Activity
Show each line of the data below in which "right" occurs.

Object matching data
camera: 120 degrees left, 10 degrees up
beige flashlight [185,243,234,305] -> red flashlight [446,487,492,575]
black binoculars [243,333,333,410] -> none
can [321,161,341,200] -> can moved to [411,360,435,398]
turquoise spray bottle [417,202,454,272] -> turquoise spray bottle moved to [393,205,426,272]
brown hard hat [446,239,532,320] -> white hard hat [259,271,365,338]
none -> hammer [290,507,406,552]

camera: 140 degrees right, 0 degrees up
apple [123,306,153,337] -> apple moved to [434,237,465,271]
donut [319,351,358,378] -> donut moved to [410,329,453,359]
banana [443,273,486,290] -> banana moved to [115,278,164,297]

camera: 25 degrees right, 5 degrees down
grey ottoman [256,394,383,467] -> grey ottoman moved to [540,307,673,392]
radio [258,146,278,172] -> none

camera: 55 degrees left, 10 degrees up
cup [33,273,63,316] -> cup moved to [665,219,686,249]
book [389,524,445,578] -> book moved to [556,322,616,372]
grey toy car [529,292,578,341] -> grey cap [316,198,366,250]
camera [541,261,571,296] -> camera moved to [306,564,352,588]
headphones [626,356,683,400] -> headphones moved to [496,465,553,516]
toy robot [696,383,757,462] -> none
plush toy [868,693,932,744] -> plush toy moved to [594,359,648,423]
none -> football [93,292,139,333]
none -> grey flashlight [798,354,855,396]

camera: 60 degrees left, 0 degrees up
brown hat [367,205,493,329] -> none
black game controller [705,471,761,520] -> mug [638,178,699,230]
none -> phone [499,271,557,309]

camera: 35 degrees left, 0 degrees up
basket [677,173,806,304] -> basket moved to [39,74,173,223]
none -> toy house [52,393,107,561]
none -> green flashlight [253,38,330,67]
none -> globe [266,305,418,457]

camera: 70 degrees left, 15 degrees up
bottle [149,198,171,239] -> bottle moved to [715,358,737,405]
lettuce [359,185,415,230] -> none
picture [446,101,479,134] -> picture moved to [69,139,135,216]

Result
camera: 140 degrees right, 0 degrees up
camera: 25 degrees right, 5 degrees down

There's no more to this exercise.